### [OPDRACHT]
Maak van alle regels in de gegevens hieronder één genummerde lijst, zonder lege regels. Laat de afbeeldingen weg uit je antwoord.

-.-.-

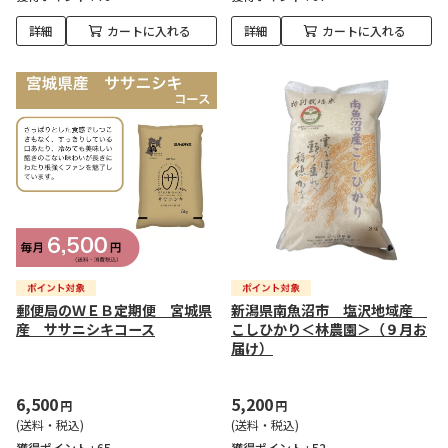
詳細
カートに入れる
詳細
カートに入れる
郵便局のＷＥＢ定期便 宮城県
新潟県南魚沼市 塩沢地域産
産 ササニシキコース
こしひかり＜林農園＞（９月お
届け）
6,500
5,200
円
円
(送料・税込)
(送料・税込)
獲得ポイント :
65
獲得ポイント :
52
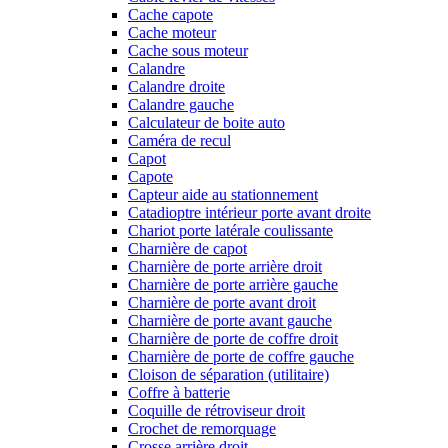
Cache capote
Cache moteur
Cache sous moteur
Calandre
Calandre droite
Calandre gauche
Calculateur de boite auto
Caméra de recul
Capot
Capote
Capteur aide au stationnement
Catadioptre intérieur porte avant droite
Chariot porte latérale coulissante
Charnière de capot
Charnière de porte arrière droit
Charnière de porte arrière gauche
Charnière de porte avant droit
Charnière de porte avant gauche
Charnière de porte de coffre droit
Charnière de porte de coffre gauche
Cloison de séparation (utilitaire)
Coffre à batterie
Coquille de rétroviseur droit
Crochet de remorquage
Crosse arrière droit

-.-.-

### [ANTWOORD]
1. 詳細
2. カートに入れる
3. 詳細
4. カートに入れる
5. 郵便局のＷＥＢ定期便 宮城県
6. 新潟県南魚沼市 塩沢地域産
7. 産 ササニシキコース
8. こしひかり＜林農園＞（９月お
9. 届け）
10. 6,500
11. 5,200
12. 円
13. 円
14. (送料・税込)
15. (送料・税込)
16. 獲得ポイント :
17. 65
18. 獲得ポイント :
19. 52
20. Cache capote
21. Cache moteur
22. Cache sous moteur
23. Calandre
24. Calandre droite
25. Calandre gauche
26. Calculateur de boite auto
27. Caméra de recul
28. Capot
29. Capote
30. Capteur aide au stationnement
31. Catadioptre intérieur porte avant droite
32. Chariot porte latérale coulissante
33. Charnière de capot
34. Charnière de porte arrière droit
35. Charnière de porte arrière gauche
36. Charnière de porte avant droit
37. Charnière de porte avant gauche
38. Charnière de porte de coffre droit
39. Charnière de porte de coffre gauche
40. Cloison de séparation (utilitaire)
41. Coffre à batterie
42. Coquille de rétroviseur droit
43. Crochet de remorquage
44. Crosse arrière droit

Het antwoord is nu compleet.